Search code examples
perlperl-modulelevenshtein-distanceedit-distance

Perl module to check whether a string was created by inserting text into another string


Problem

I have two strings $base and $succ and want to check whether $succ can be created from $base by inserting arbitrary strings at arbitrary positions.

Some examples, written as isSucc($base, $succ):

  • isSucc("abc", "abcX") is true, since we can insert X at the end of abc.
  • isSucc("abc", "XabYcZ") is true, since we can insert XabYcZ.
  • isSucc("abc", "abX") is false, since c was deleted.
  • isSucc("abc", "cab") is false, since c (the one at the end of abc) was deleted.
  • isSucc("abc", "cabc") is true, since we can insert c at the beginning of abc.
  • isSucc("", "anything") is true, since we just have to insert "anything".

We can assume, that $base and $succ do not contain any (vertical) withespace. Usually we have length($base) < length($succ) < 1000. Good performance is not critical but would be nice to have.

I already know one way to implement isSucc*.

Question

  • Is there a perl-module that defines something similar to isSucc?
  • Does someone has an easier/faster/alternative implementation* of isSucc?

* My Approach

Compute the edit/Levenshtein distance with a custom cost model (cost(Insertion)=0, cost(Deletion)=cost(substitution)=1). Then check whether the edit distance is 0.

Comparing the Answers

I wanted to compare the three solutions loop, greedy matching, and non-greedy matching, but the matching methods often took more than 100 times as long as the loop solution so I aborted the tests. Nevertheless – or perhaps exactly for that reason – we have a clear winner: The loop solution.
Big thanks to Christoffer Hammarström.


Solution

  • sub is_subsequence {
        my ($needles, $haystack) = @_;
        my $found = 0;
        for my $needle (split '', $needles) {               # for each character $needle in $needles
            $found = 1 + index $haystack, $needle, $found;  # find it after the previous one in $haystack
            return 0 unless $found;                         # return false if we can't
        }
        return 1;                                           # return true if we found all $needles in $haystack
    }
    

    use Test::More tests => 6;              # 1..6
    is 1, is_subsequence("abc", "abcX");    # ok 1
    is 1, is_subsequence("abc", "XabYcZ");  # ok 2
    is 0, is_subsequence("abc", "abX");     # ok 3
    is 0, is_subsequence("abc", "cab");     # ok 4
    is 1, is_subsequence("abc", "cabc");    # ok 5
    is 1, is_subsequence("", "anything");   # ok 6

THE PROBLEM: Turn the paragraph in the thread that starts "We can assume, that" into a short bulleted list that keeps its main facts. Rely only on the thread above.

DATA FOR REVIEW:
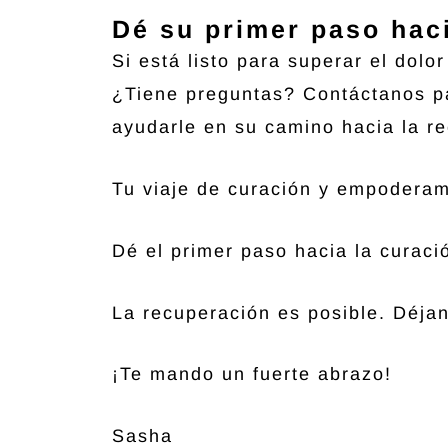
Dé su primer paso haci
Si está listo para superar el dolo
¿Tiene preguntas? Contáctanos p
ayudarle en su camino hacia la r
Tu viaje de curación y empoderam
Dé el primer paso hacia la curac
La recuperación es posible. Déjan
¡Te mando un fuerte abrazo!
Sasha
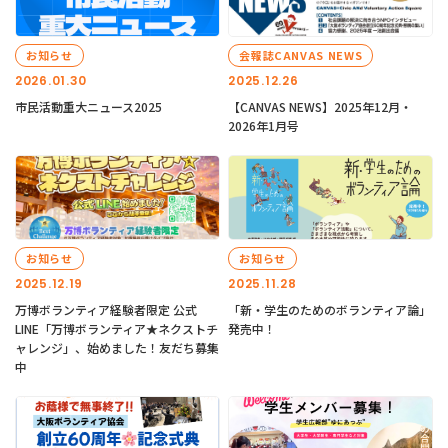
お知らせ
会報誌CANVAS NEWS
2026.01.30
2025.12.26
市民活動重大ニュース2025
【CANVAS NEWS】2025年12月・
2026年1月号
お知らせ
お知らせ
2025.12.19
2025.11.28
万博ボランティア経験者限定 公式
「新・学生のためのボランティア論」
LINE「万博ボランティア★ネクストチ
発売中！
ャレンジ」、始めました！友だち募集
中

TASK ANSWER:
- $base and $succ contain no vertical whitespace.
- Usually length($base) < length($succ) < 1000.
- Good performance would be nice but is not critical.